Stevenson v. State

951 A.2d 875, 180 Md. App. 440, 2008 Md. App. LEXIS 77
CourtCourt of Special Appeals of Maryland
DecidedJuly 1, 2008
Docket1483, September Term, 2006
StatusPublished
Cited by5 cases

This text of 951 A.2d 875 (Stevenson v. State) is published on Counsel Stack Legal Research, covering Court of Special Appeals of Maryland primary law. Counsel Stack provides free access to over 12 million legal documents including statutes, case law, regulations, and constitutions.

Bluebook
Stevenson v. State, 951 A.2d 875, 180 Md. App. 440, 2008 Md. App. LEXIS 77 (Md. Ct. App. 2008).

Opinion

WOODWARD, J.

Appellant, Shantee Norena Stevenson, a.k.a, Shantese Norena Stevenson, was charged with two counts of robbery and related offenses. In the Circuit Court for Baltimore County, she pleaded guilty to one count of robbery and the State entered a nolle prosequi on the remaining charges.
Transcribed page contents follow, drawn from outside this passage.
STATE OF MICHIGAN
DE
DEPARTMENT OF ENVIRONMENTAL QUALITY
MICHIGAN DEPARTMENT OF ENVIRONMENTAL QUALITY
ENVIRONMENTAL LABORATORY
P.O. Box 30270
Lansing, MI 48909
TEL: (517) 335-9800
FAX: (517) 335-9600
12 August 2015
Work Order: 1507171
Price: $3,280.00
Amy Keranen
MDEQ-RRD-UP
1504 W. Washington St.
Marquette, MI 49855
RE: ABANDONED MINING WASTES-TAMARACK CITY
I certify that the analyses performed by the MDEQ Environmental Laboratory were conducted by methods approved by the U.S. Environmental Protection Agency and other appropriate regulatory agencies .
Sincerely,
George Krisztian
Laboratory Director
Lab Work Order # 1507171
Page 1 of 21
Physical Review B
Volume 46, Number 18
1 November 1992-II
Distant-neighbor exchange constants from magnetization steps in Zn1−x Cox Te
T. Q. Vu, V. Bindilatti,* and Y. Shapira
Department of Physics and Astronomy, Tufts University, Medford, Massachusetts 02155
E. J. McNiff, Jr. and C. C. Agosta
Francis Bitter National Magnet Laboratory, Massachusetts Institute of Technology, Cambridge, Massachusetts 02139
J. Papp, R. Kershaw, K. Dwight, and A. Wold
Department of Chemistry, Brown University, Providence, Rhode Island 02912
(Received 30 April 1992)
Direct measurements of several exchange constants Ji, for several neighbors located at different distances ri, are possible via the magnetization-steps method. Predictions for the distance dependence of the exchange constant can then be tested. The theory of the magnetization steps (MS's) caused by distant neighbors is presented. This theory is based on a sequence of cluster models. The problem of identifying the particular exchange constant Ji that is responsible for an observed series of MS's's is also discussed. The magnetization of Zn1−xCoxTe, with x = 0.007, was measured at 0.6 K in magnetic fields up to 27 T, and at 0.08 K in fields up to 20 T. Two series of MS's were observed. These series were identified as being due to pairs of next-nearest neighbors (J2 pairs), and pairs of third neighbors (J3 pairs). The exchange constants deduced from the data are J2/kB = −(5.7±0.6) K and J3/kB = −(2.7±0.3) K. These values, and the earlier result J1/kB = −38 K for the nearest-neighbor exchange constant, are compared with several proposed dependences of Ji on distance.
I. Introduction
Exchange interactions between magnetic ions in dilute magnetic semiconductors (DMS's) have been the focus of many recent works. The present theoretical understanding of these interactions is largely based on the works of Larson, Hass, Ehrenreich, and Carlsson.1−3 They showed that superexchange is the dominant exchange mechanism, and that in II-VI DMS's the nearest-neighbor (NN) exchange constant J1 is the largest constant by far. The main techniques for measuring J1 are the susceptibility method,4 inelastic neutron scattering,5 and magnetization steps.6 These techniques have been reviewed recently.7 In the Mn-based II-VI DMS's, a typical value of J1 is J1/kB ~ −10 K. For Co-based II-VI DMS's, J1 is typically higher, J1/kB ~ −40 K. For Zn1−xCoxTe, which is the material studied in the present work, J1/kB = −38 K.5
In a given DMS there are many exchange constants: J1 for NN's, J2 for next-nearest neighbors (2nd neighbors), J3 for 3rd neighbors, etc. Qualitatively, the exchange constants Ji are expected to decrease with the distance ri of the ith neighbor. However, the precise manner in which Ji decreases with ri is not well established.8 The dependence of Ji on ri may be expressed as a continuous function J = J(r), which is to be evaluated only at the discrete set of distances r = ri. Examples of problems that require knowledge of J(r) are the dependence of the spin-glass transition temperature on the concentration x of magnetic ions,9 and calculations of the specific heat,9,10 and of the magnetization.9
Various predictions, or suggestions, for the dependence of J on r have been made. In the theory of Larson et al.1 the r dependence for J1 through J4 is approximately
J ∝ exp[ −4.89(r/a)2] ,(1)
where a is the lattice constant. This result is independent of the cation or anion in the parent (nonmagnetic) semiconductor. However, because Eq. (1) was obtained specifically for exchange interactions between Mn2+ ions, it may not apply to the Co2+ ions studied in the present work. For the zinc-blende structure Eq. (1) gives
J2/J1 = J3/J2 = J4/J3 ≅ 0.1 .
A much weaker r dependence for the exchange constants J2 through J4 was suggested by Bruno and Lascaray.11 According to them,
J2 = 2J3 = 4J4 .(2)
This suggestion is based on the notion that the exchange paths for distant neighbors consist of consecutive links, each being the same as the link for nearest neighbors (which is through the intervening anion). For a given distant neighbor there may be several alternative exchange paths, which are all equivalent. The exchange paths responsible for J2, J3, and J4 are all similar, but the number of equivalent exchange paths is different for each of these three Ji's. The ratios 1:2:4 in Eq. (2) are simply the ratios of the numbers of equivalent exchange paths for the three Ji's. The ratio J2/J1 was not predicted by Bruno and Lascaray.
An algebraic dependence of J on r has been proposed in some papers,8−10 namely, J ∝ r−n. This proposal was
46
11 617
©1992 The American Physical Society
The circuit court sentenced appellant to a mandatory term of ten years’ incarceration in accordance with Maryland Code (2002, 2007 Cum.Supp.), § 14-101(e) of the Criminal Law Article. Appellant subsequently filed a Motion to Correct an Illegal Sentence, which the circuit court denied. Appellant noted a timely appeal from that denial and presents one question for our review:

Did the circuit court err in denying appellant’s Motion to Correct an Illegal Sentence when appellant had not previously been sentenced to a term of incarceration for a crime of violence?

We conclude that the circuit court erred in denying appellant’s motion; therefore, we vacate her sentence and remand the case for a new sentencing hearing.

BACKGROUND

On May 3, 2004, the date appellant entered her guilty plea to robbery in this case, the State filed a notice in accordance with Maryland Rule 4-245 1 that it intended to proceed against *444 appellant as a repeat violent offender under § 14-101 of the Criminal Law Article (hereinafter “C.L.”). The State’s notice provided, in part:

The Defendant has been convicted of an offense defined as a crime of violence pursuant to Maryland Annotated Code, Article 14-101, and has served a term of confinement in [a] correctional institution, for that conviction, namely:
On 4/3/92, Defendant was convicted in Baltimore City, before the Honorable Judge J. Bothe of Bobbery. Defendant was sentenced to the Baltimore City Detention Center for a period of two (2) months.
The Defendant, if convicted, in case 03CE4405 [the robbery case to which appellant entered the guilty plea], of a crime of violence, will receive imprisonment for the term allowed by law, but not less than ten (10) years, none of which may be suspended.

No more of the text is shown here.